Directions ▸
Restate the whole of the data below word for word, skipping the images.

Dataset extract ▸
....

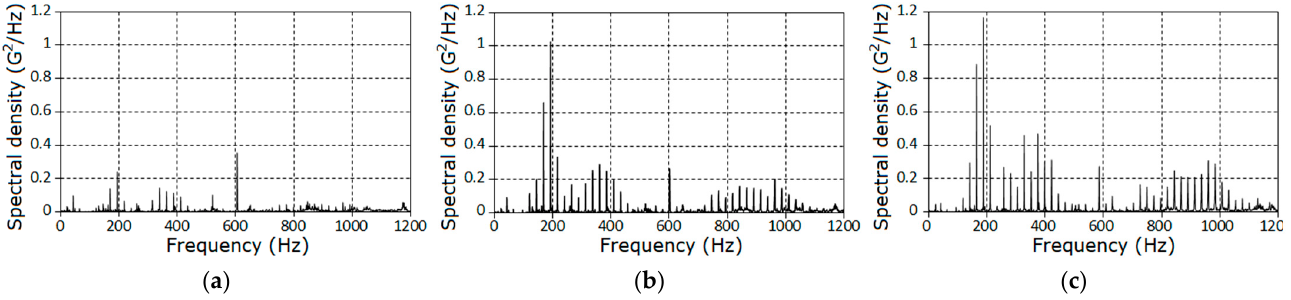
Figure 5. The power spectral density estimators for the filtered signals for each stage ( a – c ).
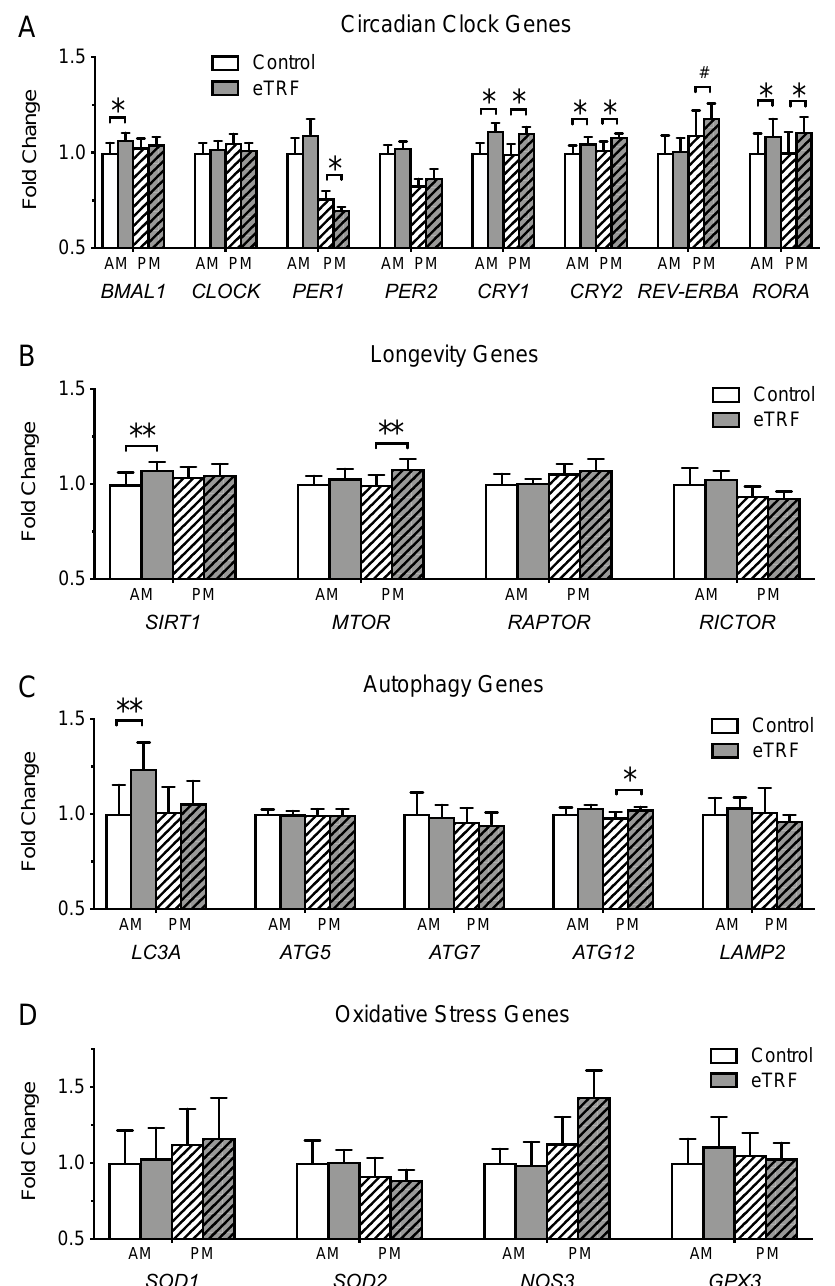
Figure 6. Gene Expression in Whole Blood. ( A ) Early time-restricted feeding (eTRF) changed the expression of several circadian clock genes, including BMAL1 , PER1 , CRY1 , CRY2 , REV-ERBA, and RORA in the morning (AM) and/or evening (PM). It also increased the expression of ( B ) the longevity genes SIRT1 in the morning and MTOR in the evening. ( C ) The autophagy genes LC3A and ATG12 were elevated in the morning and evening, respectively, although the latter was no longer significant after adjustment for multiple comparisons. ( D ) The expression of oxidative stress genes was unaffected . Genes in panel A were pre-specified outcomes, while genes in panels B – D were exploratory and had their p-values adjusted for multiple comparisons. # p < 0.10 (applied only to pre-specified genes in panel A ), * p < 0.05, ** p < 0.007 (significant after adjustment for multiple comparisons, applied only to exploratory genes in panels B – D ) .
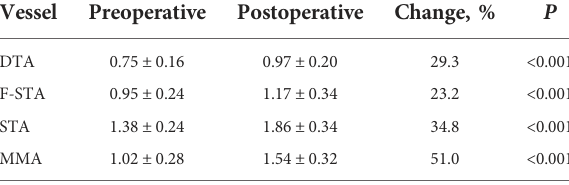
TABLE 3 Measurements of change in vessel size.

....

Reply to the exercise ▸
Figure 5. The power spectral density estimators for the filtered signals for each stage ( a – c ).
Figure 6. Gene Expression in Whole Blood. ( A ) Early time-restricted feeding (eTRF) changed the expression of several circadian clock genes, including BMAL1 , PER1 , CRY1 , CRY2 , REV-ERBA, and RORA in the morning (AM) and/or evening (PM). It also increased the expression of ( B ) the longevity genes SIRT1 in the morning and MTOR in the evening. ( C ) The autophagy genes LC3A and ATG12 were elevated in the morning and evening, respectively, although the latter was no longer significant after adjustment for multiple comparisons. ( D ) The expression of oxidative stress genes was unaffected . Genes in panel A were pre-specified outcomes, while genes in panels B – D were exploratory and had their p-values adjusted for multiple comparisons. # p < 0.10 (applied only to pre-specified genes in panel A ), * p < 0.05, ** p < 0.007 (significant after adjustment for multiple comparisons, applied only to exploratory genes in panels B – D ) .
TABLE 3 Measurements of change in vessel size.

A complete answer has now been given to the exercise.